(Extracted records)
◇ ◇ ◇ ◇

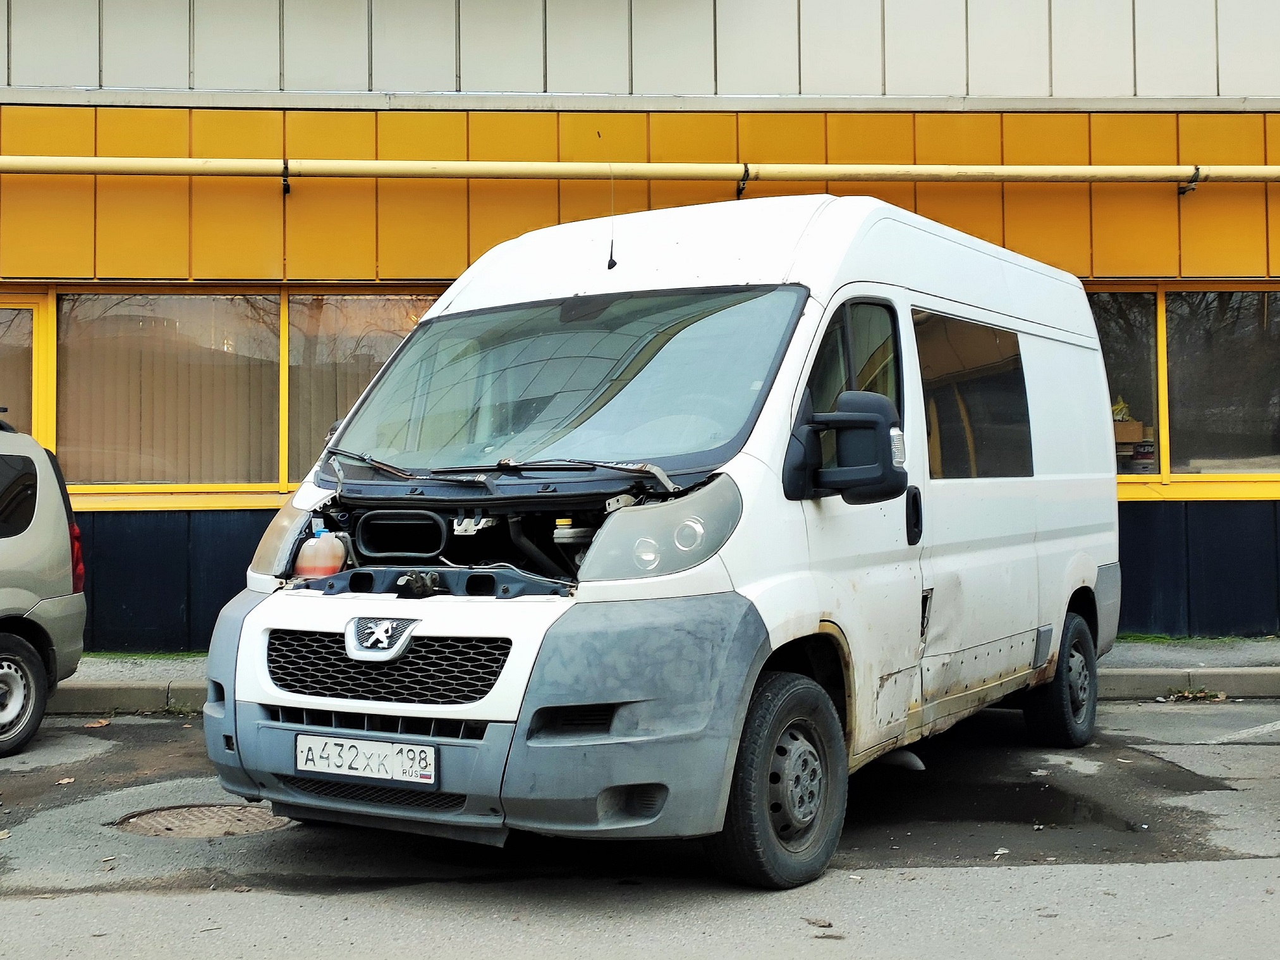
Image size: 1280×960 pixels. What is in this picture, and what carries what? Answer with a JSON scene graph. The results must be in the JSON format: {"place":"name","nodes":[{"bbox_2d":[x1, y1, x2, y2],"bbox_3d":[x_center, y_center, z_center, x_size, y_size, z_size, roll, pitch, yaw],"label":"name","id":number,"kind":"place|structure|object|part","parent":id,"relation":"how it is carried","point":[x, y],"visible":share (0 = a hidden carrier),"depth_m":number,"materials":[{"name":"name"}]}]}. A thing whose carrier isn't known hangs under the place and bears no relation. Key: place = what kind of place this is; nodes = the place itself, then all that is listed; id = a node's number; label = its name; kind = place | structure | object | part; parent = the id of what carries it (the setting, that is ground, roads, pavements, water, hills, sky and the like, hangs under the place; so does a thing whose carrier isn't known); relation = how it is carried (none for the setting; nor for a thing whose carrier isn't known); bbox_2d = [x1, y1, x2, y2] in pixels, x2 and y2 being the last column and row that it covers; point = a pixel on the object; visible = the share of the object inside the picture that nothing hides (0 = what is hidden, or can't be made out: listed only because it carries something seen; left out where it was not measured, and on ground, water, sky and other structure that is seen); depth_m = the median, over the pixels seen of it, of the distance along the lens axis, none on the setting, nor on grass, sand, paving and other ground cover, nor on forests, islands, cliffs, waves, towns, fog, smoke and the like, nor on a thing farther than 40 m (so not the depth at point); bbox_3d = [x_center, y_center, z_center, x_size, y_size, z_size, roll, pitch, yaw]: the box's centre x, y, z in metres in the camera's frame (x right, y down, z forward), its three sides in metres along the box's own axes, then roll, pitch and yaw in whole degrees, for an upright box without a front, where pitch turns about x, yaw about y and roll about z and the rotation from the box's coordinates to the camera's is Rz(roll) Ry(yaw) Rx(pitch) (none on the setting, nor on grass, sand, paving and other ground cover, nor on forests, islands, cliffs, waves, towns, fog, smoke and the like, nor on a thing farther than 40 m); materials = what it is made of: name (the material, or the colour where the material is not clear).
{"place":"outdoors","nodes":[
{"label":"outdoors","id":0,"kind":"place"},
{"bbox_2d":[0,695,1278,959],"label":"road","id":1,"kind":"structure","parent":0,"point":[1231,871],"materials":[{"name":"grey asphalt"}]},
{"bbox_2d":[0,411,88,756],"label":"car","id":2,"kind":"object","parent":1,"relation":"on","point":[22,598],"visible":1,"depth_m":7.09,"materials":[{"name":"metal"}]},
{"label":"wheel","id":3,"kind":"part","parent":2,"relation":"part of","materials":[{"name":"rubber"}]},
{"label":"tail light","id":4,"kind":"part","parent":2,"relation":"part of","materials":[{"name":"red plastic"}]},
{"bbox_2d":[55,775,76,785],"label":"leaf","id":5,"kind":"object","parent":1,"relation":"on","point":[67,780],"visible":0.9,"depth_m":6.09,"materials":[{"name":"brown plant"}]},
{"bbox_2d":[82,717,109,728],"bbox_3d":[-2.896,1.277,7.707,0.216,0.026,0.184,-1,-1,43],"label":"leaf","id":6,"kind":"object","parent":1,"relation":"on","point":[97,724],"visible":0.93,"depth_m":7.68,"materials":[{"name":"brown plant"}]},
{"bbox_2d":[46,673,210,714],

◇ ◇ ◇ ◇

Aim of the task » Every entry above, pictures excluded, needs to be duplicated exactly.

Answer box »
Image size: 1280×960 pixels. What is in this picture, and what carries what? Answer with a JSON scene graph. The results must be in the JSON format: {"place":"name","nodes":[{"bbox_2d":[x1, y1, x2, y2],"bbox_3d":[x_center, y_center, z_center, x_size, y_size, z_size, roll, pitch, yaw],"label":"name","id":number,"kind":"place|structure|object|part","parent":id,"relation":"how it is carried","point":[x, y],"visible":share (0 = a hidden carrier),"depth_m":number,"materials":[{"name":"name"}]}]}. A thing whose carrier isn't known hangs under the place and bears no relation. Key: place = what kind of place this is; nodes = the place itself, then all that is listed; id = a node's number; label = its name; kind = place | structure | object | part; parent = the id of what carries it (the setting, that is ground, roads, pavements, water, hills, sky and the like, hangs under the place; so does a thing whose carrier isn't known); relation = how it is carried (none for the setting; nor for a thing whose carrier isn't known); bbox_2d = [x1, y1, x2, y2] in pixels, x2 and y2 being the last column and row that it covers; point = a pixel on the object; visible = the share of the object inside the picture that nothing hides (0 = what is hidden, or can't be made out: listed only because it carries something seen; left out where it was not measured, and on ground, water, sky and other structure that is seen); depth_m = the median, over the pixels seen of it, of the distance along the lens axis, none on the setting, nor on grass, sand, paving and other ground cover, nor on forests, islands, cliffs, waves, towns, fog, smoke and the like, nor on a thing farther than 40 m (so not the depth at point); bbox_3d = [x_center, y_center, z_center, x_size, y_size, z_size, roll, pitch, yaw]: the box's centre x, y, z in metres in the camera's frame (x right, y down, z forward), its three sides in metres along the box's own axes, then roll, pitch and yaw in whole degrees, for an upright box without a front, where pitch turns about x, yaw about y and roll about z and the rotation from the box's coordinates to the camera's is Rz(roll) Ry(yaw) Rx(pitch) (none on the setting, nor on grass, sand, paving and other ground cover, nor on forests, islands, cliffs, waves, towns, fog, smoke and the like, nor on a thing farther than 40 m); materials = what it is made of: name (the material, or the colour where the material is not clear).
{"place":"outdoors","nodes":[
{"label":"outdoors","id":0,"kind":"place"},
{"bbox_2d":[0,695,1278,959],"label":"road","id":1,"kind":"structure","parent":0,"point":[1231,871],"materials":[{"name":"grey asphalt"}]},
{"bbox_2d":[0,411,88,756],"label":"car","id":2,"kind":"object","parent":1,"relation":"on","point":[22,598],"visible":1,"depth_m":7.09,"materials":[{"name":"metal"}]},
{"label":"wheel","id":3,"kind":"part","parent":2,"relation":"part of","materials":[{"name":"rubber"}]},
{"label":"tail light","id":4,"kind":"part","parent":2,"relation":"part of","materials":[{"name":"red plastic"}]},
{"bbox_2d":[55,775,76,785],"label":"leaf","id":5,"kind":"object","parent":1,"relation":"on","point":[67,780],"visible":0.9,"depth_m":6.09,"materials":[{"name":"brown plant"}]},
{"bbox_2d":[82,717,109,728],"bbox_3d":[-2.896,1.277,7.707,0.216,0.026,0.184,-1,-1,43],"label":"leaf","id":6,"kind":"object","parent":1,"relation":"on","point":[97,724],"visible":0.93,"depth_m":7.68,"materials":[{"name":"brown plant"}]},
{"bbox_2d":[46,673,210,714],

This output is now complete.